Illinois employers are still reeling from the Illinois Supreme Court’s refusal to review the decision in Fifield v. Premier Dealer Services, Inc., No. 1-12-0327 (Ill. App. Ct., 1st Dist. June 24, 2013).  In Fifield, the First District Appellate Court ruled that employee non-competition and non-solicitation agreements supported by consideration consisting of less than two years of at-will employment are unenforceable, regardless of whether the employee resigned or was discharged, or the agreement was executed pre- or post-employment.  Moreover, employers are left wondering whether Fifield is the law of the land (of Lincoln) in the wake of Montel Aetnastak, Inc. v. Miessen, No. 13-cv-3801 (N.D. Ill.
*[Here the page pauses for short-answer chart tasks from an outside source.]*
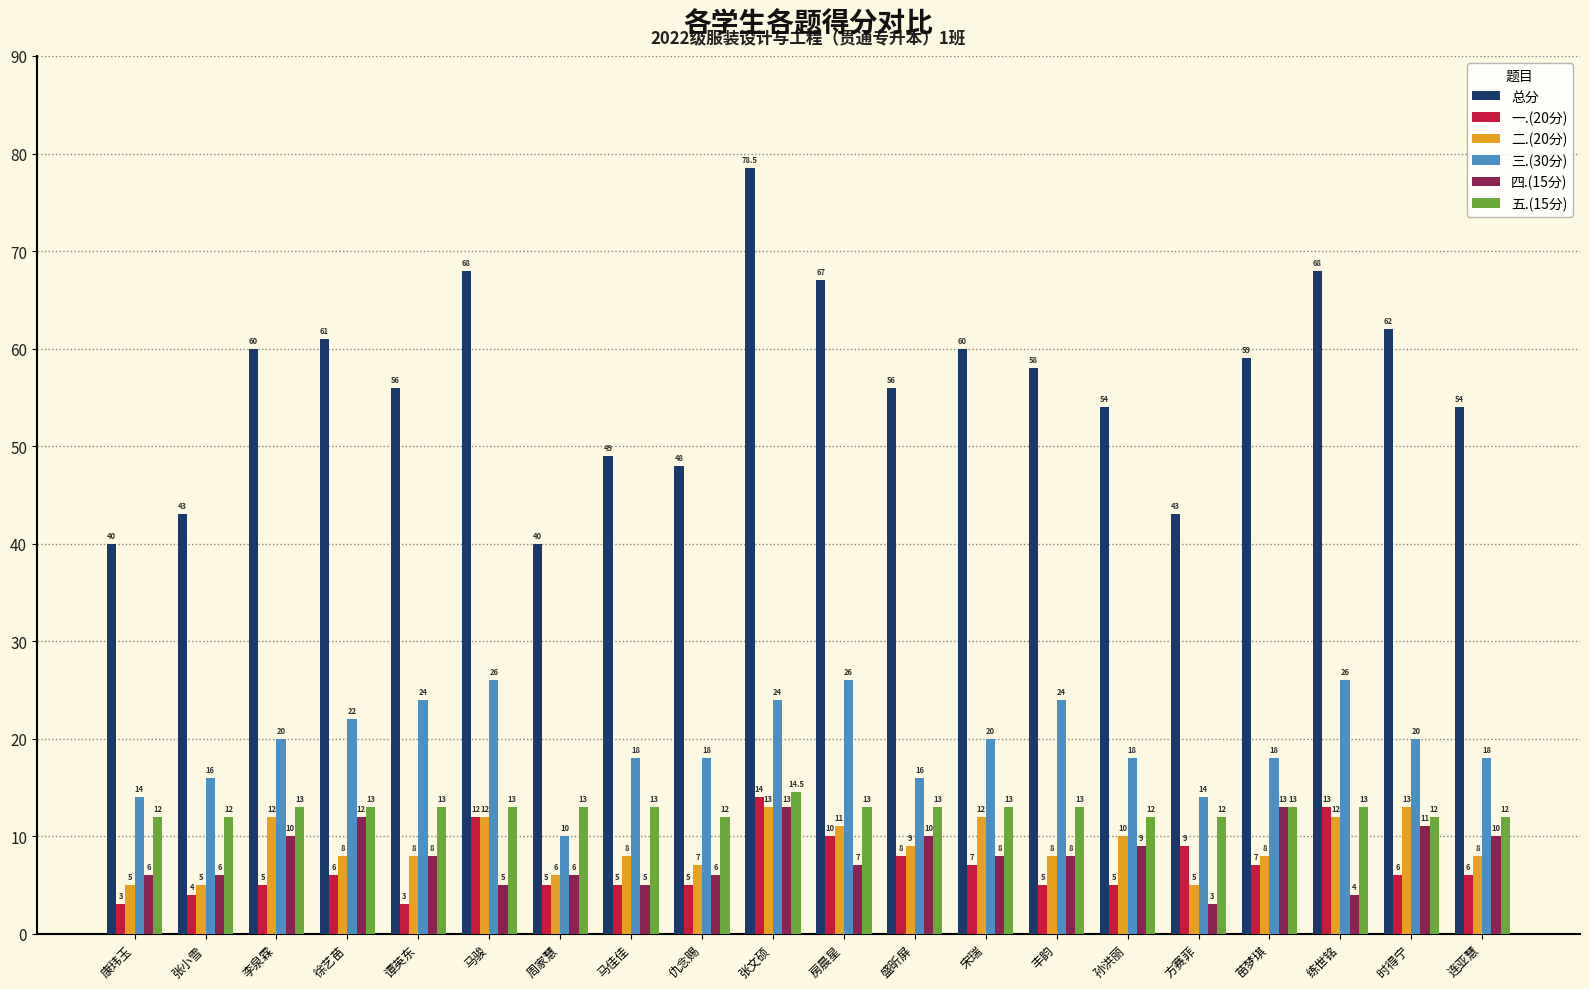

What is the total value across all series at 马佳佳?

98.0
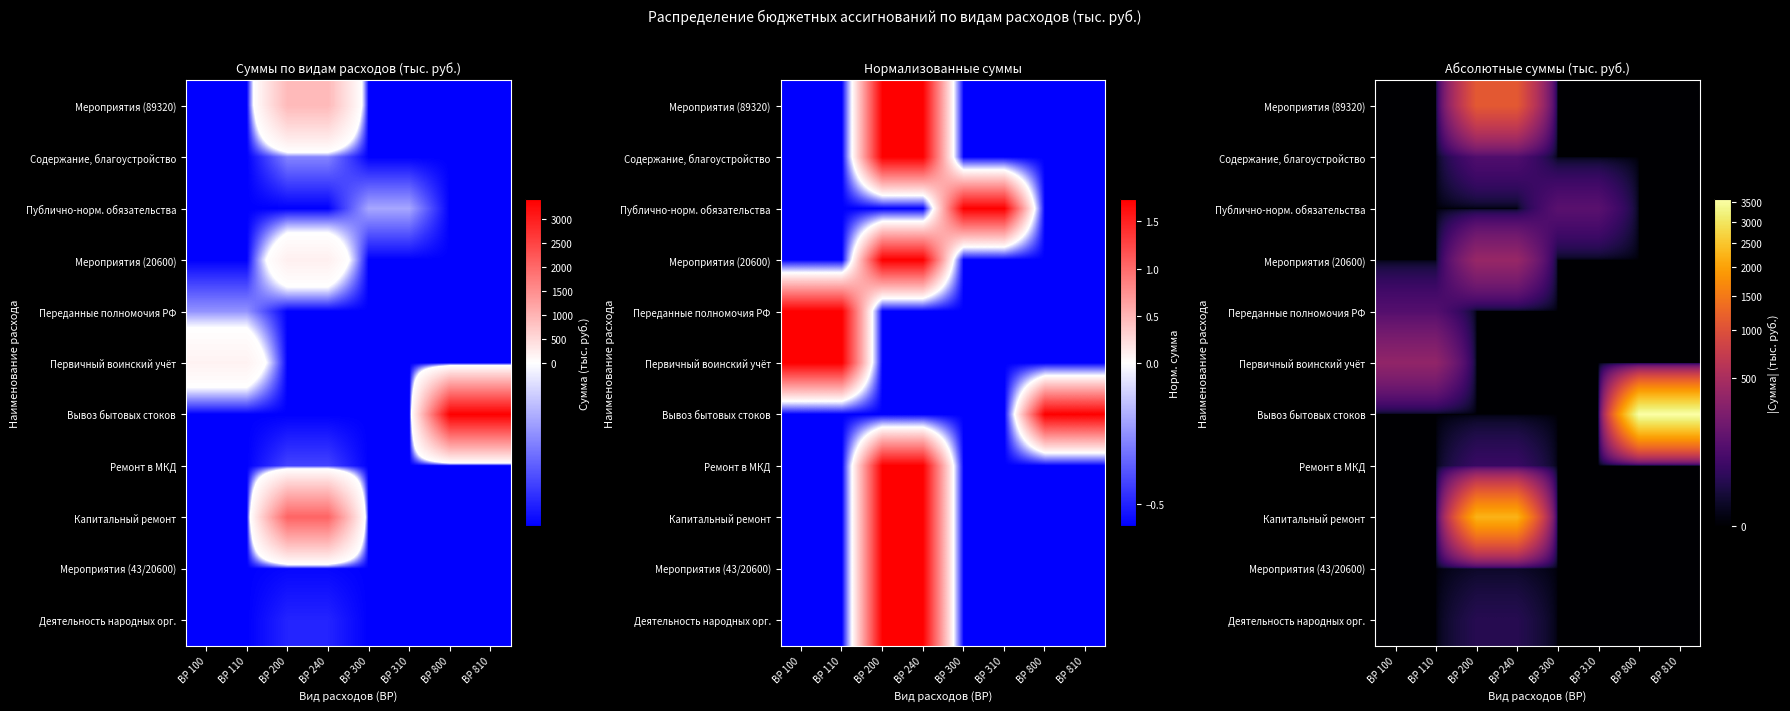

What is the difference between the maximum and minimum values in the Мероприятия (89320) series?

1100.0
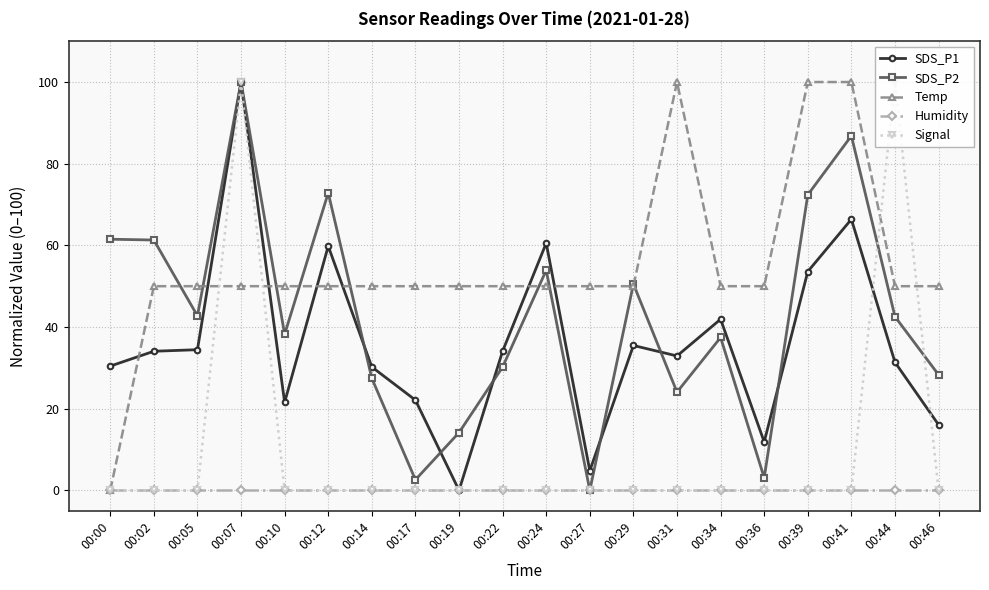

What is the greatest value displayed?

100.0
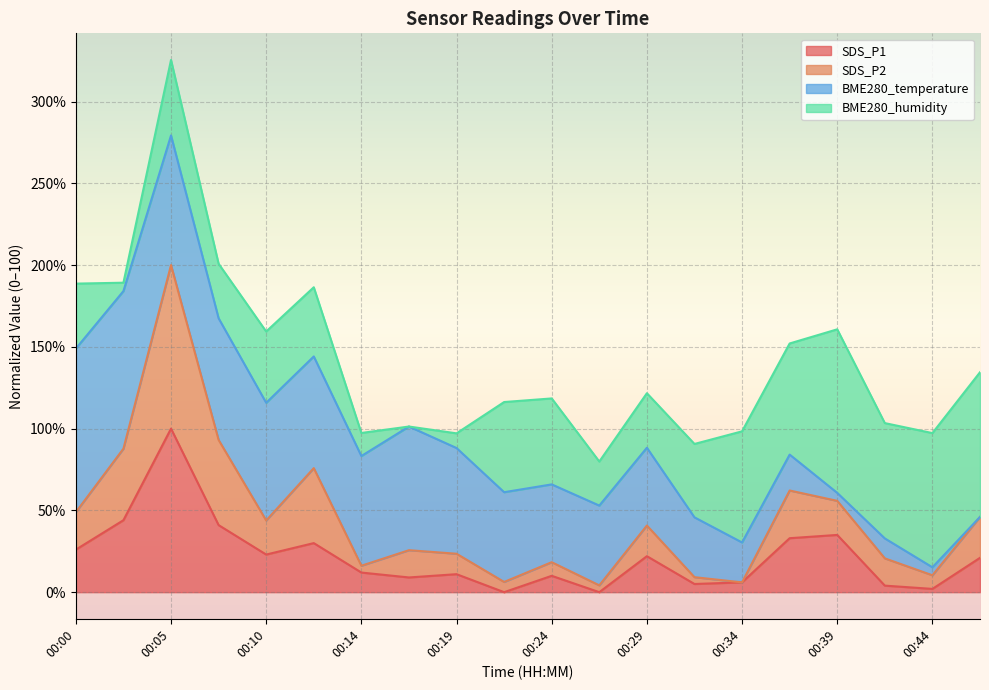

Is the value of SDS_P1 at 00:24 greater than the value of SDS_P2 at 00:00?

No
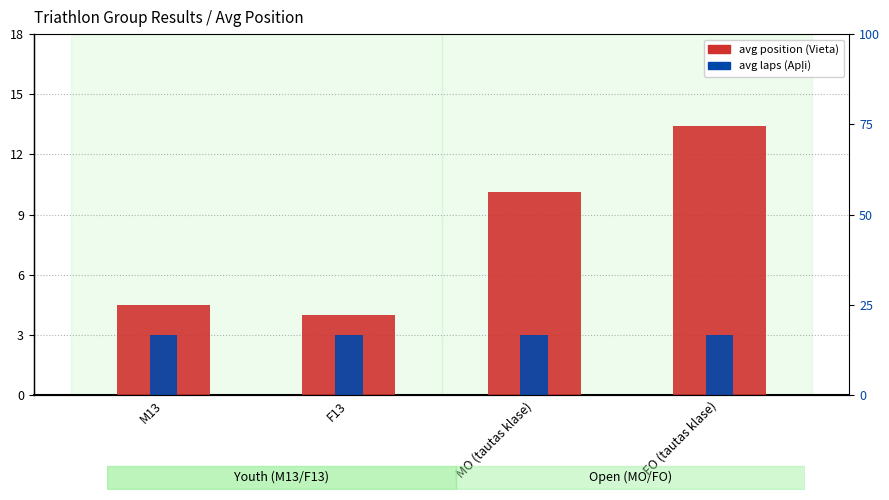

What is the maximum value shown in the chart?

13.4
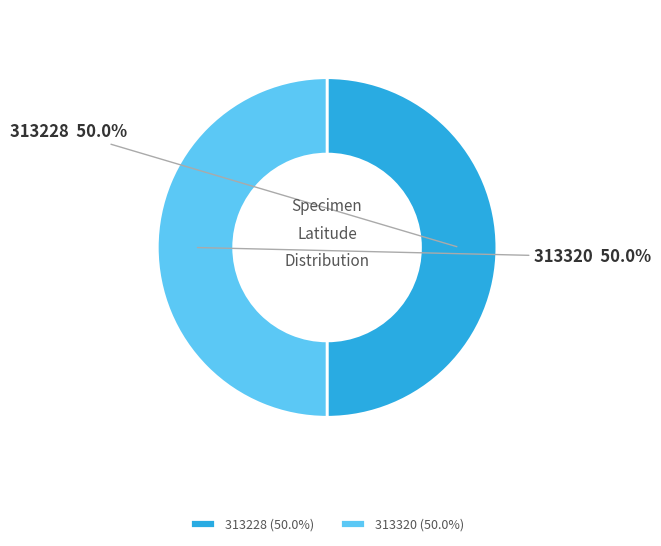

What is the ratio of the value at 313320 to the value at 313228?

1.0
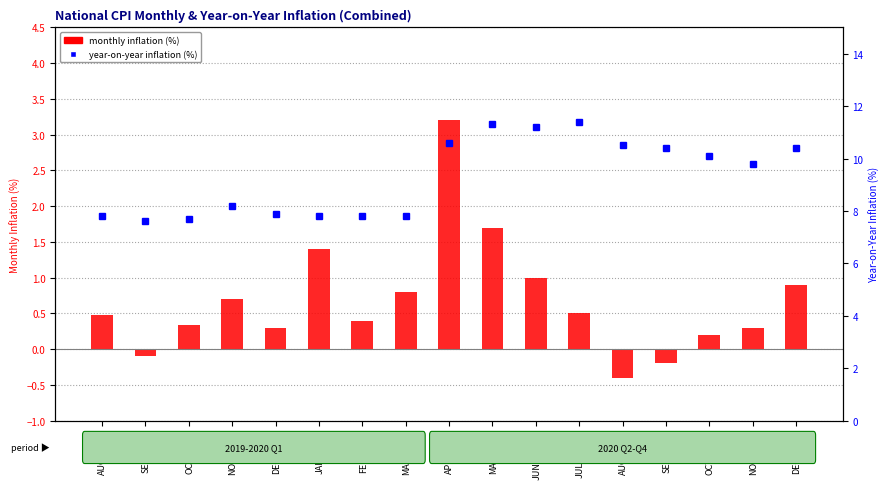

Does the chart contain any negative values?

Yes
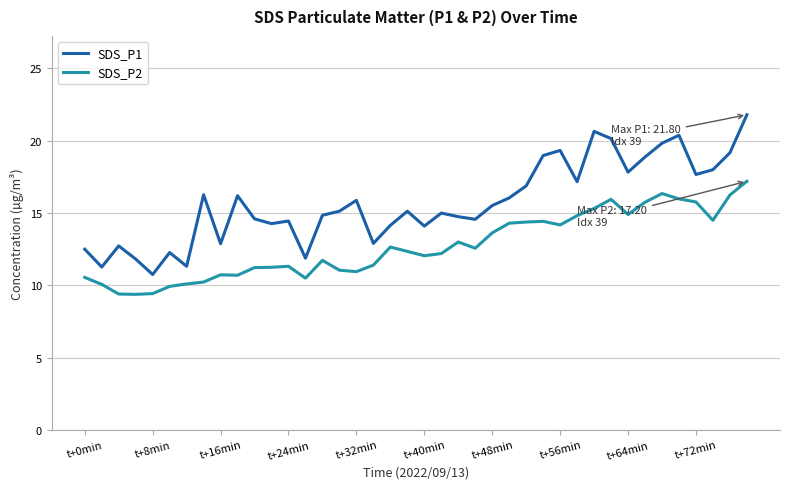

What is the maximum value shown in the chart?

21.8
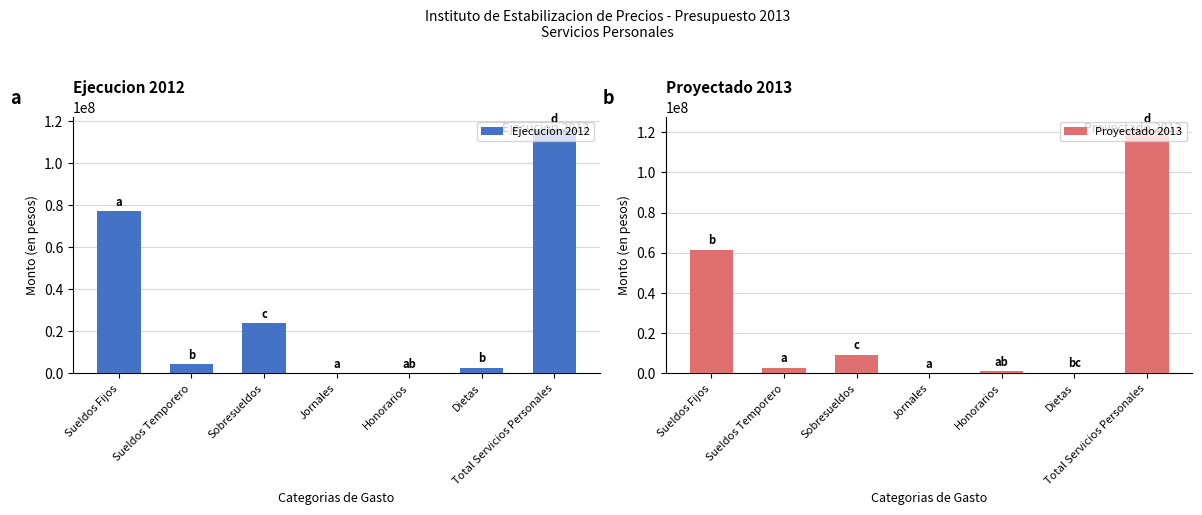

Reading left to right, transcribe all the data shown in this chart.

Ejecucion 2012: Sueldos Fijos=77166559.2	Sueldos Temporero=4472062.3	Sobresueldos=23841472.5	Jornales=1800.0	Honorarios=47971.0	Dietas=2700000.0	Total Servicios Personales=116401732.5
Proyectado 2013: Sueldos Fijos=61540450.0	Sueldos Temporero=2789884.0	Sobresueldos=9406140.2	Jornales=85271.0	Honorarios=1054000.0	Dietas=282454.0	Total Servicios Personales=121565862.2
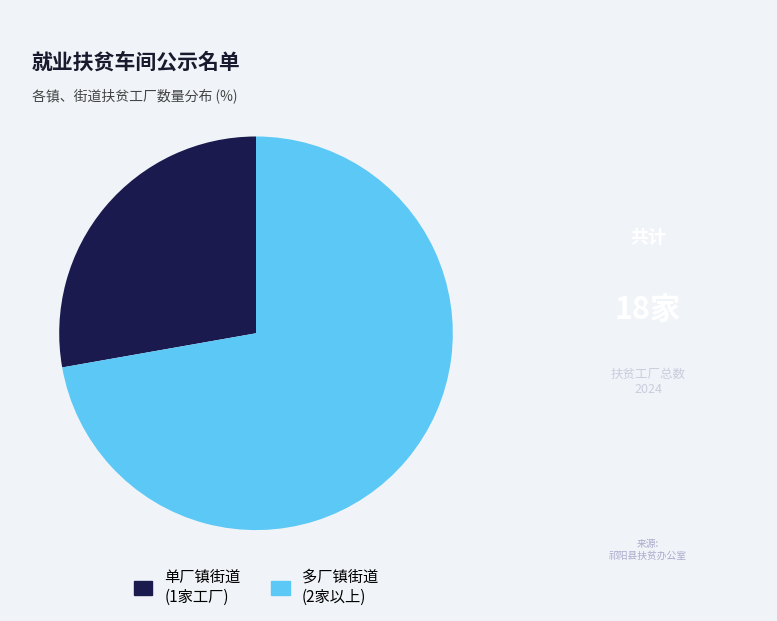

Is there any slice that represents more than half of the pie?

Yes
Jan. 28, 2014), which declined to follow Fifield, and held that fifteen months of employment was sufficient consideration to support a restrictive covenant agreement.  The Montel decision is also noteworthy given that the Court refused to enforce or blue-pencil the agreement due to the breadth of its geographic and activity restrictions, and the absence of a severability clause.

Companies around the country with Illinois employees should take action to ensure that any new and existing non-competition and non-solicitation agreements are enforceable in the wake of these game-changing decisions.  First, employers should contemplate offering additional forms of consideration for restrictive covenant agreements, such as salary increases, bonuses, severance, stock options (if available) and other incentives.  Second, where feasible and reasonable under the circumstances, employers should consider revising key restrictive covenant agreements to: include choice of law provisions applying a more favorable state law; evaluate the reasonableness of the duration, geographic, and activity restrictions; and confirm the inclusion of an effective severability clause.  Third, given that Fifield does not limit the enforceability of confidentiality and non-disclosure agreements, employers should revisit and strengthen such agreements so that they adequately protect any confidential or proprietary information.  Fourth, employers contemplating corporate transactions that impact employment status should explore arrangements that allow the length of service of an employee subject to a restrictive covenant agreement to remain intact for purposes of satisfying Fifield’s two-year requirement.  Taking these steps will help employers secure more enforceable restrictive covenant agreements in Illinois, which will better protect valuable employee talent and confidential information from competitors.